This tool is used to build the native asset .nupkg
files for using FirebirdSQL as an embedded database.
Packages are created for all three product versions of firebird: 3, 4, and 5. Version 6 will be added when it is officially released.
Currently, there are 15 native asset packages that are built. They target Windows X32/X64, Linux X32/X64, and for firebird 5, Linux Arm32/Arm64. There are also 6 "consolidated" packages built, and these packages contain the binary assets for all architectures for each operating system.
The steps used to build these packages are:
- Query the current release history from firebird's github repo.
- Determine which firebird versions have new releases.
- If there are new releases, download the
.tar.gz
or.zip
install files from github. - Unpack the files.
- Move the requisite binaries and timezone files to directories that match the nuget package layout.
- Generate a readme and msbuild
.targets
files for each package. - Create the actual
.nupkg
files.
After the packages are built the tool can be re-run to push them to nuget.org.
Things are a little confusing here because there are two entities whose versions need
to be tracked: the firebird binaries, and the packages themselves (.target
files, the readme's, and other packaging related metadata).
To facilitate both entities, the package version is partitioned using the major and patch numbers.
The major number tracks the firebird binary version, and the patch tracks the package itself.
For instance, the current release of firebird 5 is 5.0.2. The initial release of the package is at version 1.0.1.
If a change were made to the package itself (say, a .targets
file fix) then the package version would become 1.0.2.
When firebird releases 5.0.3 then the package version would become 2.0.2, reflecting
the updated firebird binaries but no changes to the package metadata.
There is one additional package that is created and it contains the native asset manager.

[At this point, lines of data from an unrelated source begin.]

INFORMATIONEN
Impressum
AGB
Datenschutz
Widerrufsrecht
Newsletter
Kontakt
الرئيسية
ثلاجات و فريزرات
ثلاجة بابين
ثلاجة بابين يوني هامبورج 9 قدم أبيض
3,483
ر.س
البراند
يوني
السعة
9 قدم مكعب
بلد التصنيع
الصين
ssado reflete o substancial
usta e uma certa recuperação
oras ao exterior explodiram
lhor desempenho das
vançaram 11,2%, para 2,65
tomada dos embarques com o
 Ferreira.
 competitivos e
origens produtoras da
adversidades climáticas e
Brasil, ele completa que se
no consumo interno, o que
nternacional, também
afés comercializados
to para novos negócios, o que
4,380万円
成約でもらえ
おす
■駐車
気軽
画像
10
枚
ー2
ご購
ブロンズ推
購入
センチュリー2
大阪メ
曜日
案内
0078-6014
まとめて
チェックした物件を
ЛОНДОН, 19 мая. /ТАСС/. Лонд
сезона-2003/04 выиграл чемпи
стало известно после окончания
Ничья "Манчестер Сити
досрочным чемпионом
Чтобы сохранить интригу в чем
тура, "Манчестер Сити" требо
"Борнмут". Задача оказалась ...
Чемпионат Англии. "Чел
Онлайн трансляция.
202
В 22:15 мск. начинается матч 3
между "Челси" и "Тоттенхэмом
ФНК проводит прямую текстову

Its purpose is to locate the path of the native firebird binaries at runtime. It supports locating the assets in the build output directories, traditional deployments, self-contained deployments, and self extracting single file deployments. Note that non-self extracting single file deployments are not yet supported.
Each of the native asset .nupkg
files has as a dependency the native asset manager package.
The only time an application needs to explicitly add the asset manager as a dependency is if there is a new version
and the native packages still reference an older one.
An example of using the asset manager:
using FirebirdSql.Data.FirebirdClient;
using FirebirdSql.Embedded;
var nativePath = FbNativeAssetManager.NativeAssetPath(FirebirdVersion.V5);
if (nativePath == null)
{
Console.WriteLine("Couldn't get native asset path for V5");
return;
}
var cs = new FbConnectionStringBuilder
{
ClientLibrary = nativePath,
Database = "test-v5.fdb",
ServerType = FbServerType.Embedded,
UserID = "SYSDBA",
}.ToString();
FbConnection.CreateDatabase(cs, overwrite: true);
using (var connection = new FbConnection(cs))
{
connection.Open();
using var cmd = connection.CreateCommand();
cmd.CommandText =
"""
CREATE TABLE "TestTable" (
"Id" INTEGER NOT NULL,
"Name" VARCHAR(255),
"CreateDate" TIMESTAMP,
CONSTRAINT "id_pk" PRIMARY KEY ("Id"))
""";
cmd.ExecuteNonQuery();
}
The .net firebird client supports using multiple versions of firebird in the same process space. This can be handy in migration scenarios where one connection can load the version 3 native assets and another the version 5 (or some combination of V3, V4, V5). While not extensively tested this does work fine on Linux and all three versions can be loaded simultaneously.
However, on Windows things aren't so smooth. There is an issue loading version 3 with 4 or 5. Versions 4 and 5 seem to work well together, but throw version 3 into the mix and your day is ruined.